God’s Faithfulness to Restore Israel
As we prepare to come to the end of the Book of Genesis, and the testimonies about the Patriarchs of Israel, one overwhelming thought comes to my mind. This is the undeniable fact that from Abraham, to Isaac, to Jacob, and to the sons of Jacob/Israel—the Holy One will accomplish His intentions. Despite any limited human frailties, or any attempts of the enemy of our souls, to thwart God’s plans—His will for civilization will be achieved. Over and over, we can read about how the Almighty intervened at just the right time with a speaking appearance, or a word or a dream or a vision, so that the family chosen by Him would stay on course to achieve their mission. For surely, there is an understanding that despite whatever challenges, as Yeshua the Messiah would explain to His Disciples, “With people this is impossible, but with God all things are possible” (Matthew 19:26). The Psalmist and the Apostle Paul also affirm,
“The LORD is for me; I will not fear; what can man do to me?” (Psalm 118:6, NASU).
“What then shall we say to these things? If God is for us, who is against us?” (Romans 8:31, NASU).

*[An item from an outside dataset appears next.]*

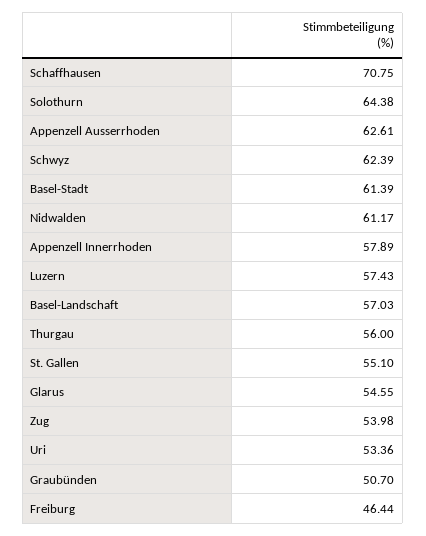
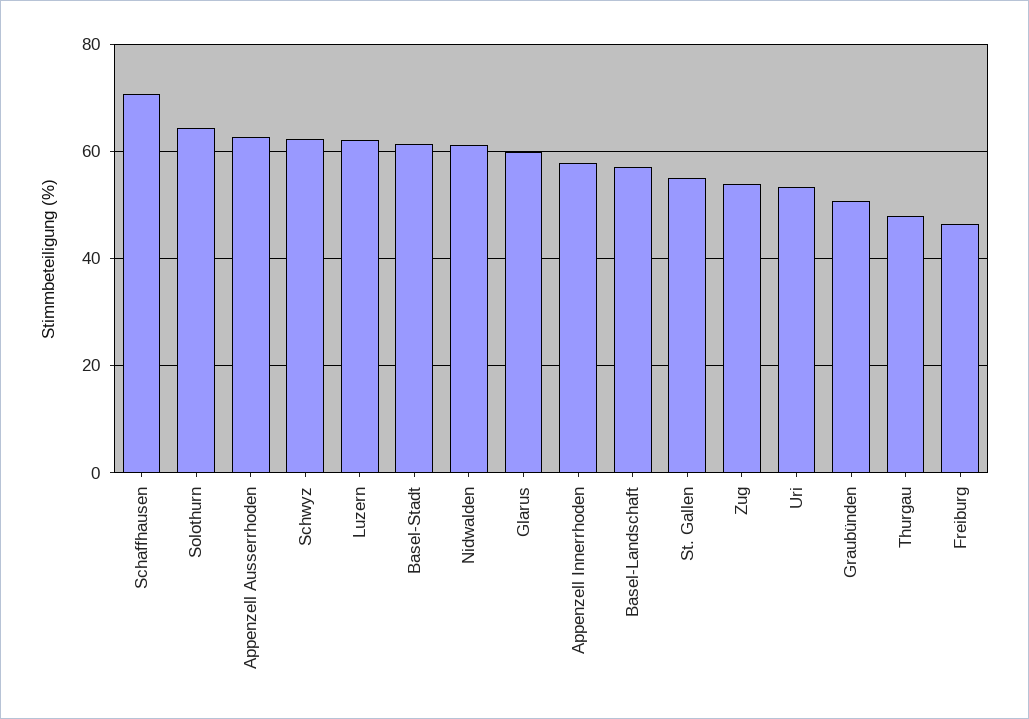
Luzern: 57.43 -> 62
Thurgau: 56 -> 48
Glarus: 54.55 -> 60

In the case of the sons of Jacob/Israel, the God of Creation had a plan that He was executing, according to His perfect timing. On a much grander scale for the distant future, God is ultimately going to be restored to all people who take refuge in Him at the End of the Age. In the interim, whether it is individual reunions between one person and a loving Creator as salvation is understood and received, or whether it is restoration among families and friends through the power of forgiveness and love, or whether it is the ultimate restoration that Ezekiel foresaw between the House of Judah and the House of Israel/Ephraim—be rest assured that God is very much blessed when restoration occurs. We see emotional glimpses of it when Joseph hugged and wept with his brothers. We see it again when the aged Jacob greeted Joseph after years of separation. Hopefully, you have experienced some restoration in your own life, which will allow you to identify with what you have been studying.
Let us all be about the Father’s business of making restoration, in love, to all who call upon the name of Yeshua (Jesus). It is a part of the plan for the Creation. May we make it a part of our lifestyle as His representatives, sent to love others into the Kingdom!